Help and Support: Research Data Management : Sharing and Reuse

Open Data

Open data is data that can be freely used, re-used and redistributed, with appropriate attribution and if released under the same or similar licence as the original dataset. Open data must also be publicly available and accessible on a public server, without password or firewall restrictions. The data must be technically open, which means the datasets must be published in electronic formats that are machine readable and non-proprietary, so that anyone can access and use the data using common, freely available software tools.

To determine if data is open, check the publisher's website for their terms and conditions for data usage. The Open Knowledge Foundation lists licenses that conform with the principles of open data sharing. If the licensing conditions are unclear, you will need to contact the publisher.

Open data repositories are included in the list of repositories on the Data Repositories and Archives page.

Data-focused Journals

To facilitate the findability and sharing of research data, academic publishers are now publishing a range of data-focused journals including:

Title	Publisher	Access
Big Earth Data	Taylor & Francis	Open access
Biodiversity Data Journal	Pensoft Publishers	Open access
Chemical Data Collections	Elsevier	Subscription
Data in Brief	Elsevier	Open access
Earth System Science Data	Copernicus Publications	Open access
Geoscience Data Journal	Wiley	Open access
Journal of Chemical & Engineering Data	American Chemical Society (ACS)	Subscription
Journal of Open Psychology Data	Ubiquity Press	Open access
Journal of Physical and Chemical Research Data	American Institute of Physics (AIP)	Mixed model
Scientific Data	Nature	Open access

Reusing Externally Sourced Datasets

What are the benefits of using externally sourced data?

Some benefits of starting your own research from the existing data collected by other researchers include:

the availability of background information
the limitation of data duplication
the potential savings in time and costs
the potential for collaboration opportunities
the data comes with established validity and reliability

What should be considered before using externally sourced data?

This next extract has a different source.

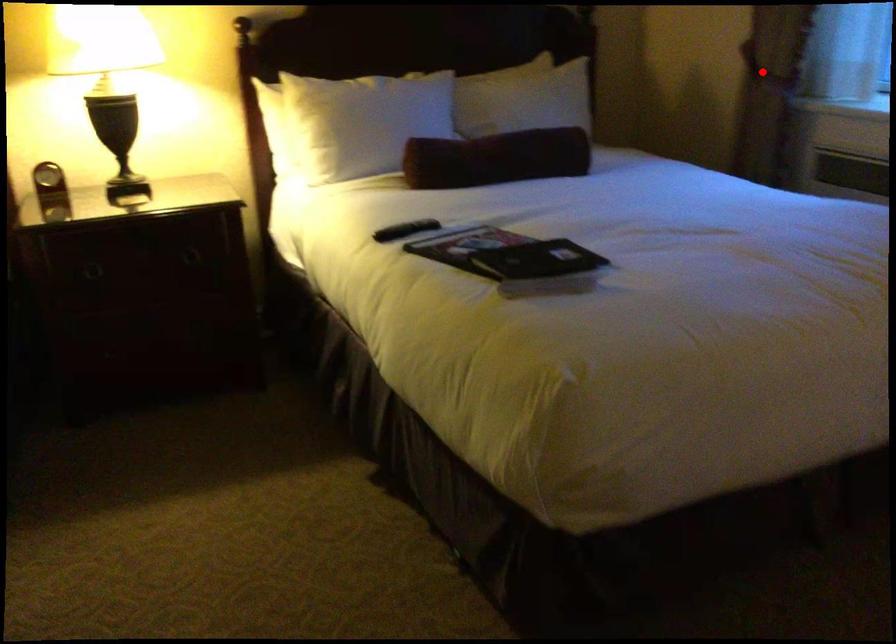
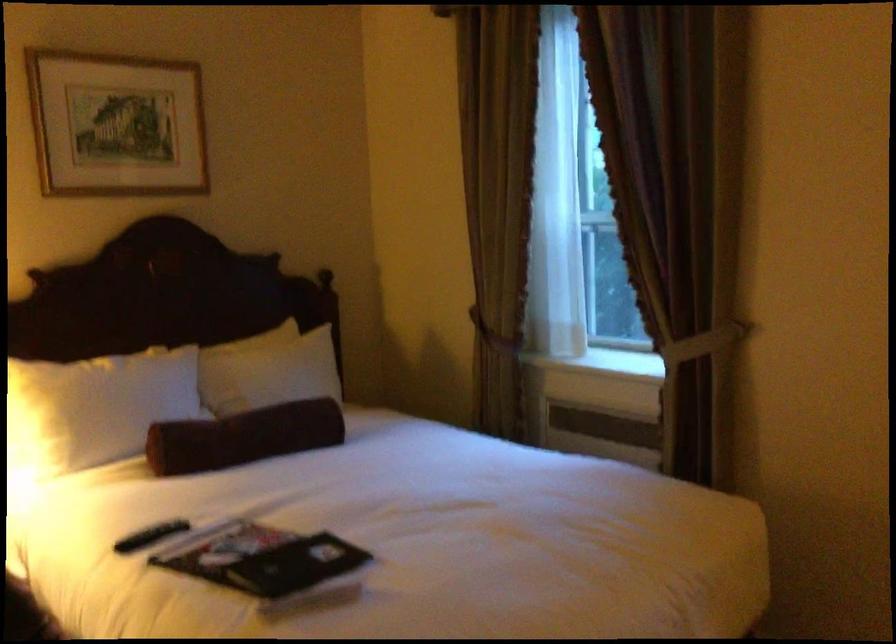
Where in the second image is the point corresponding to the highlighted location from the first image?

(494, 334)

Considering these questions will help you determine if the data is suitable for you to reuse:

Is there enough description of the content of the data?
Is the context of the research relevant?
Is the source reliable?
How long the data will be stored and made available?
Are there any restrictions or specifications for data re-use?
What will be the impact of these restrictions or specifications on your research?
What is the relationship between the externally sourced data and the data you are collecting?
How will the data be integrated?
How will any differences in format be managed?

Data Citation

What is data citation?

Data citation refers to the practice of providing a reference to data in the same way that researchers routinely provide a reference to journal articles or other publications. When reusing the data of others, proper attribution must be given to the work of the original creator of the dataset.

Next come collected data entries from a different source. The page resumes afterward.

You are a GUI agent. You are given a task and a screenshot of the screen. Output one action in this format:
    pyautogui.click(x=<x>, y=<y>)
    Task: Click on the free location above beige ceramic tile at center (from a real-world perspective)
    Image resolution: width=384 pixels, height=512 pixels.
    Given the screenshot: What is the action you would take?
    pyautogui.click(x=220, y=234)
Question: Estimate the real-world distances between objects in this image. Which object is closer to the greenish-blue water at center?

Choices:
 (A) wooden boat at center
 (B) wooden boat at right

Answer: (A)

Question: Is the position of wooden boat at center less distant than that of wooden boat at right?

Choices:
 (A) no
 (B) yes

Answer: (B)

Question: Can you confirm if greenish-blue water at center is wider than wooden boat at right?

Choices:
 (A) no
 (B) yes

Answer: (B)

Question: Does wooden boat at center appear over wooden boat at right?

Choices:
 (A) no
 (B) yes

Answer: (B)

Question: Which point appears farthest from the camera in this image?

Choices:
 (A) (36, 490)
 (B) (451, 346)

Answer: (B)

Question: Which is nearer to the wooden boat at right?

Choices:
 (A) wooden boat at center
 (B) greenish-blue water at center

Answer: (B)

Why is data citation important?

Citing data is important because it:

Acknowledges data as a research output and facilitates reproducible and transparent research
Acknowledges and provides credit to the original creator of the data
Allows replication or verification of the data, improving their reliability and validity
Allows for citations for published data to be included in a researcher's resume
Increases the citation rate of related publications in which the data is cited
Enables the collection of citation statistics to measure the impact of the data (data citation metrics)

How should data be cited?

Published research data should be cited in the same way as other scholarly outputs. Styles and formats for data varies in the same way article referencing styles and formats vary. Important elements in citing data, regardless of referencing style, publisher or repository guidelines, include:

Who produced the dataset (creator or author)
The title of the dataset
The year the dataset was published and its version number, if it has one
The source of the dataset (repository or journal)
The unique identifier of the dataset, preferably a Digital Object Identifier (DOI) or a persistent URL

Standard citations for datasets often list these elements in the following order:

Creator(s). Publication Year. Title. Version. Source. Identifier.

When citing data follow the guidelines provided by your referencing style, your editor or publisher, or the data source (the dataset creator or repository). Referencing software, such as EndNote, do provide a template for datasets, but other requirements may mean the generated references need to be modified.